Are there some lessons here, that will help Post-2015 into harbour rather than seeing it drift out to sea? There are some good pointers, I think.
First, as Andris Piebalgs and Jan Eliasson both argued, a global consensus can be built if moral fervour about poverty reduction and the ‘unfinished business’ of the MDGs, central to the development cause, can to be allied to national and individual interest. Reducing poverty is in everyone’s interest, because it reduces violence, crime, forced migration and many other ‘ills’ which affect the rich as well as the poor. Winne Biyanyima remarked that inequality is morally wrong, but also bad for economic and social progress.
Second, the environmental issues need to be handled with circumspection. Post 2015 needs to recognise the importance of good stewardship of natural resources, as Paul Collier suggested. Planetary boundaries matter. However, the post-2015 process cannot, as I have suggested elsewhere, set out to colonise the climate talks. Instead, it needs to take account of progress on the other side of the street, because how the Paris COP concludes will affect the design of targets for poverty reduction, social protection, health and education.
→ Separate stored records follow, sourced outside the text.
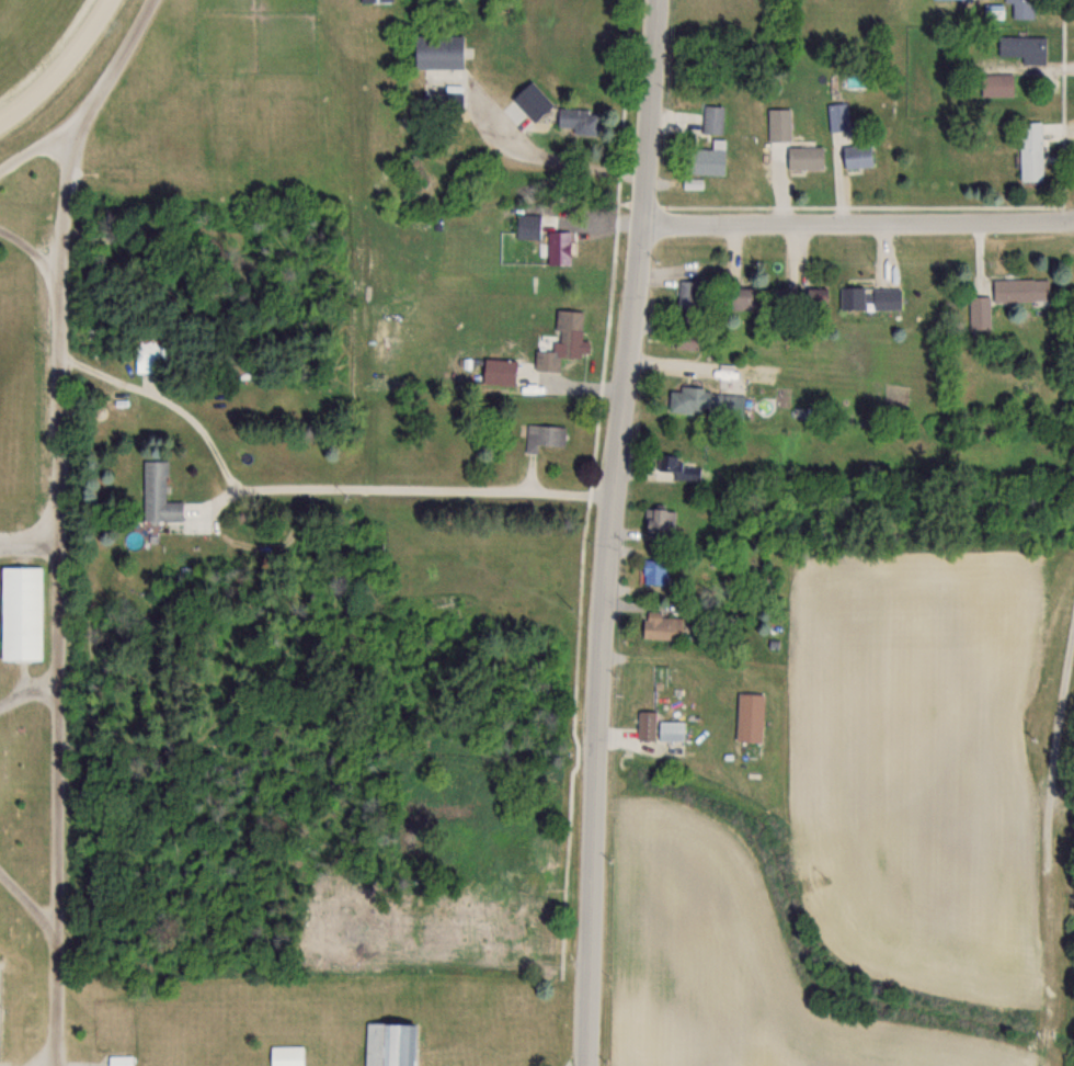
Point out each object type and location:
building: (374, 1)
building: (1021, 8)
building: (1021, 45)
building: (436, 51)
track: (58, 62)
building: (996, 84)
building: (443, 100)
building: (531, 100)
building: (837, 115)
building: (713, 118)
building: (576, 120)
building: (779, 124)
road: (25, 133)
building: (857, 155)
building: (804, 156)
road: (540, 157)
building: (704, 159)
building: (1029, 163)
building: (528, 226)
road: (858, 232)
building: (559, 247)
building: (1020, 289)
building: (689, 295)
building: (811, 296)
building: (851, 296)
building: (885, 298)
building: (739, 299)
building: (979, 312)
building: (567, 333)
building: (685, 340)
building: (146, 353)
building: (706, 402)
building: (544, 437)
building: (671, 467)
road: (408, 489)
building: (157, 494)
road: (52, 517)
building: (658, 520)
road: (607, 531)
road: (26, 542)
building: (652, 572)
park: (42, 583)
building: (20, 612)
building: (661, 625)
road: (27, 695)
building: (748, 716)
building: (646, 725)
building: (671, 730)
road: (26, 902)
building: (389, 1044)
building: (286, 1056)
building: (120, 1061)

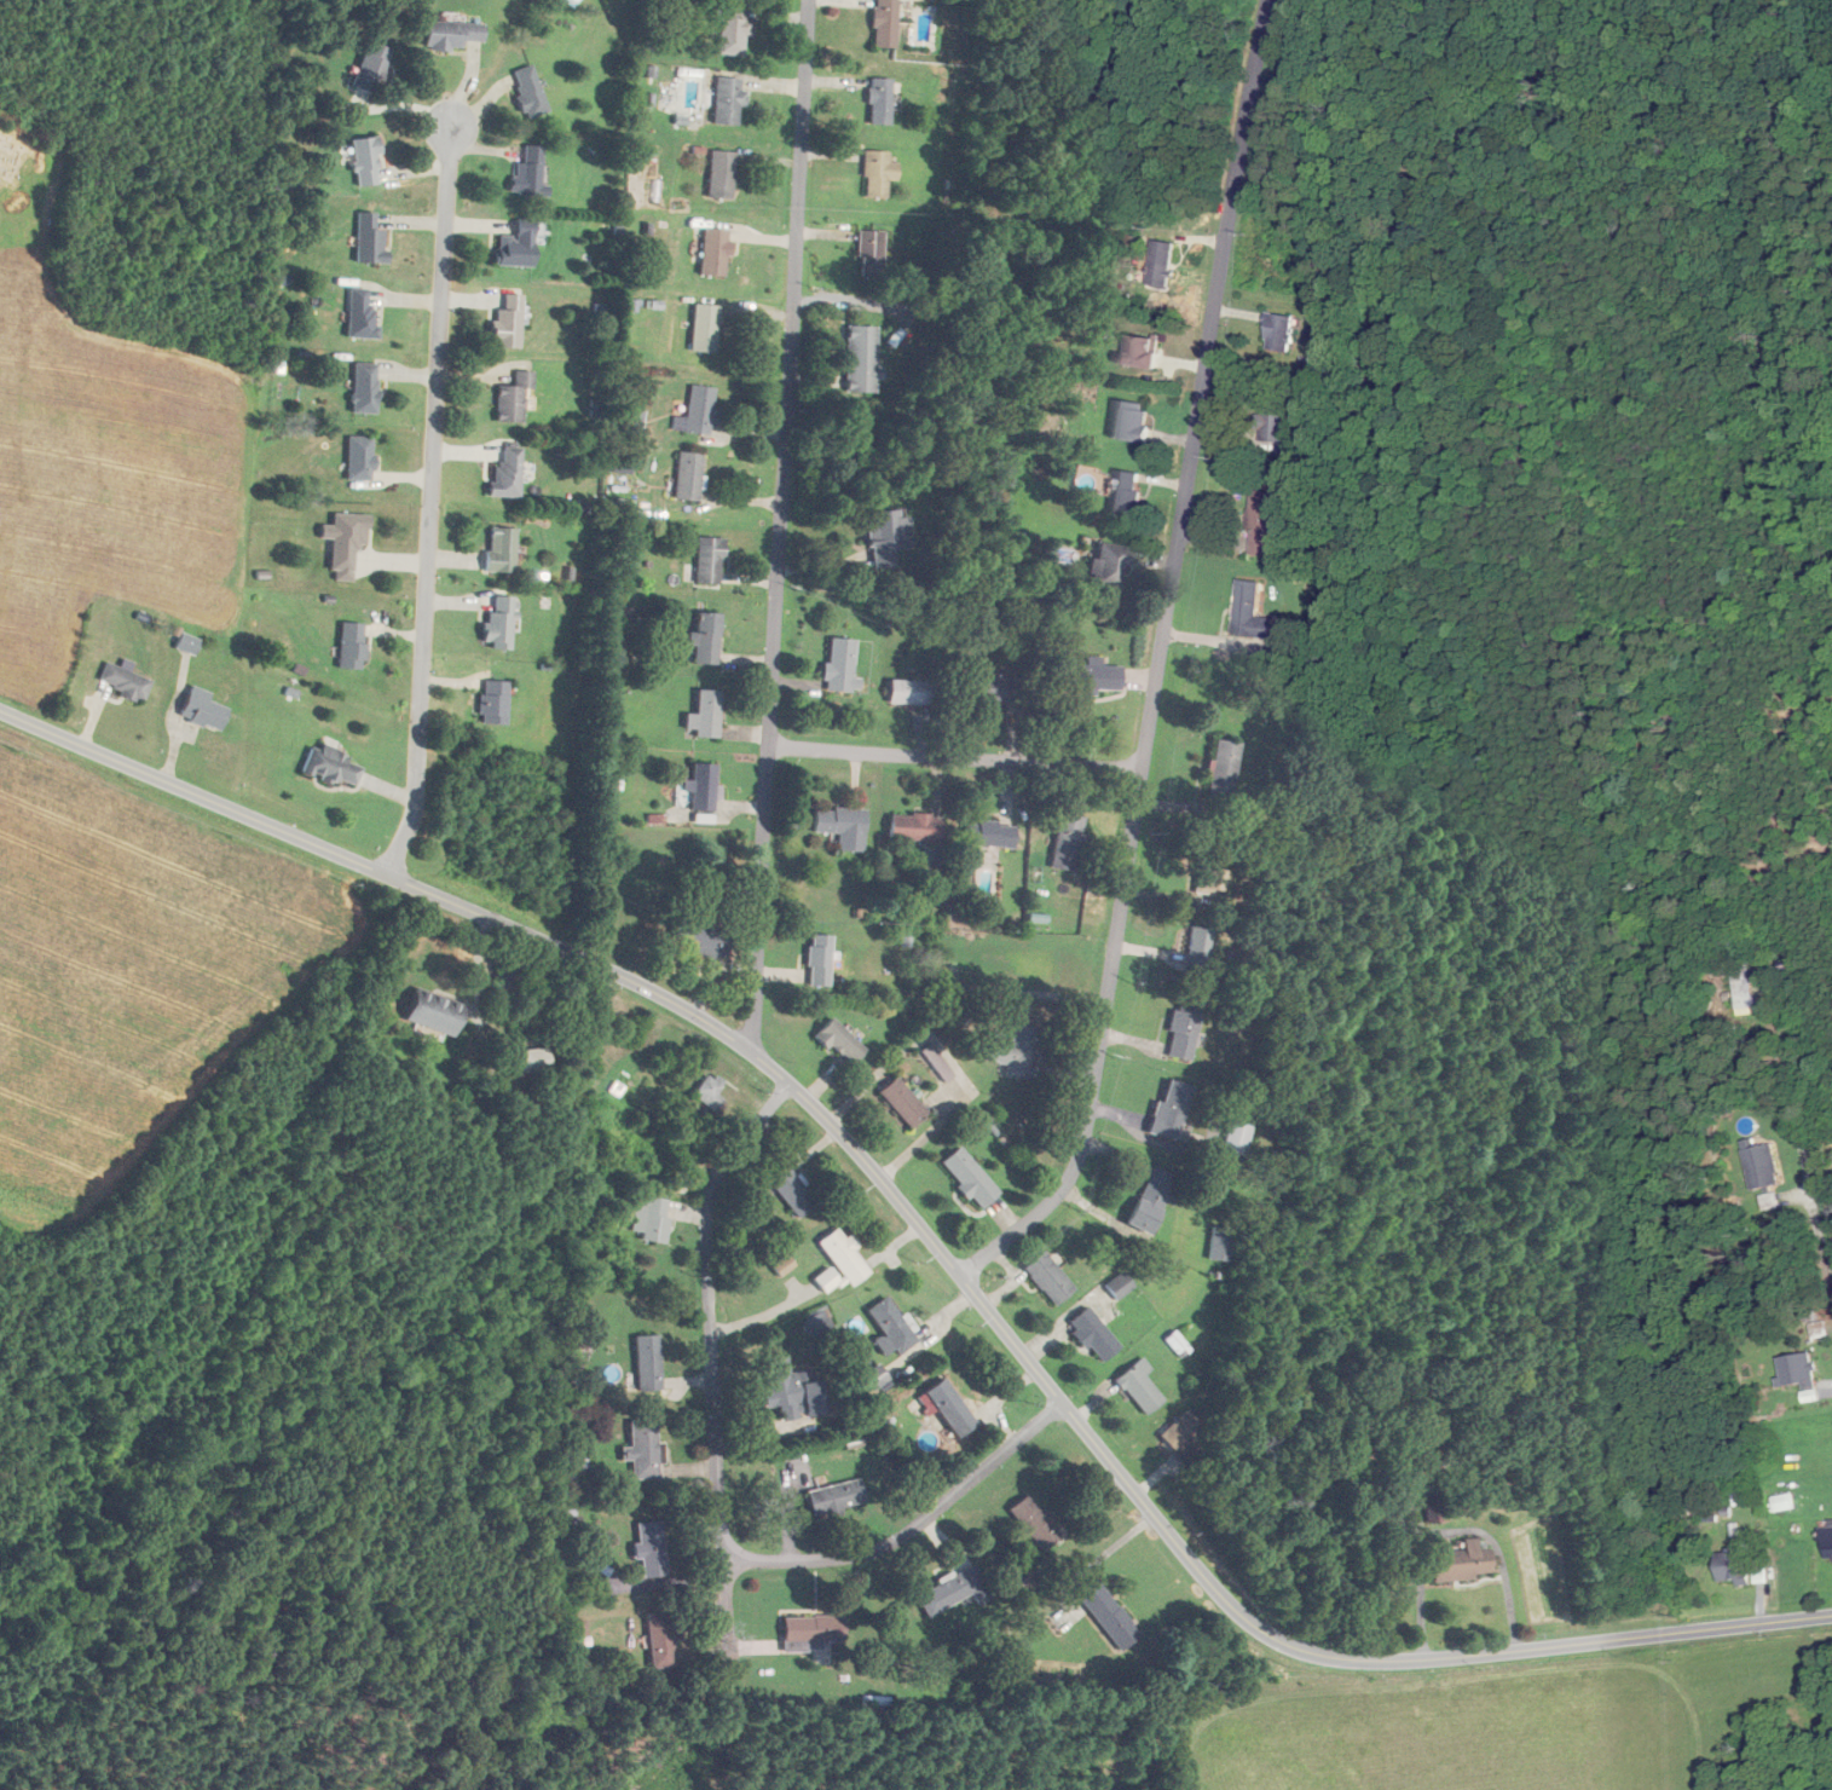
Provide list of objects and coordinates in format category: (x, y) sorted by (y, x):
building: (884, 23)
building: (733, 30)
building: (451, 34)
building: (372, 67)
building: (528, 90)
building: (727, 100)
building: (880, 100)
building: (365, 160)
building: (528, 171)
building: (878, 173)
building: (721, 174)
building: (368, 239)
building: (517, 245)
building: (713, 252)
building: (870, 253)
building: (1160, 264)
building: (360, 314)
building: (508, 323)
building: (704, 327)
building: (1279, 333)
building: (1143, 351)
building: (860, 358)
building: (364, 387)
building: (513, 397)
building: (700, 409)
building: (1274, 417)
building: (1131, 421)
building: (360, 458)
building: (507, 471)
building: (688, 475)
building: (1125, 495)
road: (432, 498)
building: (1263, 522)
road: (782, 524)
building: (886, 536)
building: (345, 541)
building: (501, 549)
building: (710, 560)
building: (1109, 565)
building: (1250, 611)
building: (499, 621)
building: (707, 638)
building: (187, 642)
building: (351, 645)
road: (1160, 662)
building: (841, 665)
building: (1087, 675)
building: (124, 680)
building: (992, 688)
building: (911, 692)
building: (493, 701)
building: (202, 709)
building: (706, 714)
road: (955, 757)
building: (332, 766)
building: (1222, 769)
building: (704, 786)
building: (842, 826)
building: (915, 827)
building: (990, 833)
building: (1068, 842)
building: (1211, 878)
building: (703, 935)
building: (1198, 946)
building: (820, 960)
building: (1742, 979)
building: (512, 982)
building: (433, 1011)
building: (1184, 1029)
building: (841, 1042)
building: (1015, 1051)
building: (534, 1060)
building: (709, 1093)
building: (903, 1102)
building: (1170, 1111)
road: (1804, 1136)
building: (1237, 1137)
building: (1762, 1166)
building: (970, 1177)
building: (792, 1191)
building: (1152, 1200)
building: (651, 1218)
road: (932, 1240)
building: (1220, 1243)
building: (844, 1256)
building: (1048, 1278)
building: (826, 1280)
building: (1119, 1285)
building: (818, 1321)
building: (892, 1324)
building: (1094, 1334)
building: (1177, 1342)
building: (648, 1362)
building: (1798, 1373)
building: (1140, 1386)
building: (792, 1389)
building: (944, 1407)
building: (1182, 1431)
building: (643, 1449)
road: (719, 1496)
building: (835, 1498)
building: (1783, 1503)
building: (1034, 1523)
building: (1827, 1541)
building: (651, 1550)
building: (1462, 1563)
building: (1733, 1567)
building: (952, 1592)
building: (1108, 1615)
road: (727, 1616)
building: (575, 1628)
building: (817, 1635)
building: (661, 1640)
And post-2015 needs to influence the climate talks: as Winnie Biyanyima argued, post-2015 should act as a political mobiliser for a climate deal.
Third, the multilateral process needs constant reinforcement. President Ellen Johnson Sirleaf made a strong plea for international cooperation, and Jan Eliasson reminded the audience that this means Ministers of Finance, Trade and Agriculture, as well as Development and the Environment. The EUEuropean Union has a key role to play, of course, speaking alongside its Member States, but also leveraging its partnerships in the developing world: Andris Piebalgs made this point.
Finally, and Debapriya Bhattacharya may be surprised to hear that I agree with him, unless, of course, he has read my Goldilocks piece, the Goal 8 issues remain the key ones where more work is needed – and the key issues that will be needed to secure a deal. In fact, President Ellen Johnson Sirleaf made the same point. That is a strong conclusion for all of us: that Post-2015 cannot just be about stating ambitious poverty and environment goals. The framework also has to deal with finance, trade, even, Debapriya Bhattacharya would argue, the governance of the global financial system.
Can we bring the boat safely into harbour? At the end of the meeting, a majority, a large majority, of the participants was optimistic. However, a significant minority was not. It is clear that there is a lot to do. Perhaps we should join Jan Eliasson, who said right at the end (quoting Madeleine Albright?): ‘I am optimistic. But I worry a lot!’.